→ **WORK TO BE COMPLETED**: Because the material must match the original, reproduce every line of it exactly.

══ RECORDED INFORMATION ══

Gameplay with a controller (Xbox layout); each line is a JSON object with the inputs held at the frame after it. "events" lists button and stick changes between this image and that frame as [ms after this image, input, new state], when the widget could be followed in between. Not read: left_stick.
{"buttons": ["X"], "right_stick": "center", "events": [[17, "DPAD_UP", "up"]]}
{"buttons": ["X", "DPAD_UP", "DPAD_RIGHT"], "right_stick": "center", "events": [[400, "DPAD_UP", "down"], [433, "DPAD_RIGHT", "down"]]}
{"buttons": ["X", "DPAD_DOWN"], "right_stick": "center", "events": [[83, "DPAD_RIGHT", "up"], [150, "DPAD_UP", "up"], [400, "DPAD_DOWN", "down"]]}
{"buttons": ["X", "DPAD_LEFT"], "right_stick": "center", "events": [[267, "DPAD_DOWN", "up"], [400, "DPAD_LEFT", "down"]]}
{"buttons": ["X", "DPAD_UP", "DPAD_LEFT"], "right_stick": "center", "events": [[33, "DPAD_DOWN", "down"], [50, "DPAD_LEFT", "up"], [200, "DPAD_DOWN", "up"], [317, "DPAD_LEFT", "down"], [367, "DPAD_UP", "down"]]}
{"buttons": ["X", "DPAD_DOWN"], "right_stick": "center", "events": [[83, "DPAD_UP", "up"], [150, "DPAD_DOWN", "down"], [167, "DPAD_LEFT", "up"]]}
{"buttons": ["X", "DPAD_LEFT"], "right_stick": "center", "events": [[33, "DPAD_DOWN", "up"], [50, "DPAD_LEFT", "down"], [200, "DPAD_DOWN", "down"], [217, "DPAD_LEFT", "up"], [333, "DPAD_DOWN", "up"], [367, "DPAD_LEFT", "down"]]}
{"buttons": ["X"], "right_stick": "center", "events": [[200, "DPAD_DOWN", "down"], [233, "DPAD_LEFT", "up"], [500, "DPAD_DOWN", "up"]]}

═══

→ **ANSWER FOR THIS EXERCISE**:
Gameplay with a controller (Xbox layout); each line is a JSON object with the inputs held at the frame after it. "events" lists button and stick changes between this image and that frame as [ms after this image, input, new state], when the widget could be followed in between. Not read: left_stick.
{"buttons": ["X"], "right_stick": "center", "events": [[17, "DPAD_UP", "up"]]}
{"buttons": ["X", "DPAD_UP", "DPAD_RIGHT"], "right_stick": "center", "events": [[400, "DPAD_UP", "down"], [433, "DPAD_RIGHT", "down"]]}
{"buttons": ["X", "DPAD_DOWN"], "right_stick": "center", "events": [[83, "DPAD_RIGHT", "up"], [150, "DPAD_UP", "up"], [400, "DPAD_DOWN", "down"]]}
{"buttons": ["X", "DPAD_LEFT"], "right_stick": "center", "events": [[267, "DPAD_DOWN", "up"], [400, "DPAD_LEFT", "down"]]}
{"buttons": ["X", "DPAD_UP", "DPAD_LEFT"], "right_stick": "center", "events": [[33, "DPAD_DOWN", "down"], [50, "DPAD_LEFT", "up"], [200, "DPAD_DOWN", "up"], [317, "DPAD_LEFT", "down"], [367, "DPAD_UP", "down"]]}
{"buttons": ["X", "DPAD_DOWN"], "right_stick": "center", "events": [[83, "DPAD_UP", "up"], [150, "DPAD_DOWN", "down"], [167, "DPAD_LEFT", "up"]]}
{"buttons": ["X", "DPAD_LEFT"], "right_stick": "center", "events": [[33, "DPAD_DOWN", "up"], [50, "DPAD_LEFT", "down"], [200, "DPAD_DOWN", "down"], [217, "DPAD_LEFT", "up"], [333, "DPAD_DOWN", "up"], [367, "DPAD_LEFT", "down"]]}
{"buttons": ["X"], "right_stick": "center", "events": [[200, "DPAD_DOWN", "down"], [233, "DPAD_LEFT", "up"], [500, "DPAD_DOWN", "up"]]}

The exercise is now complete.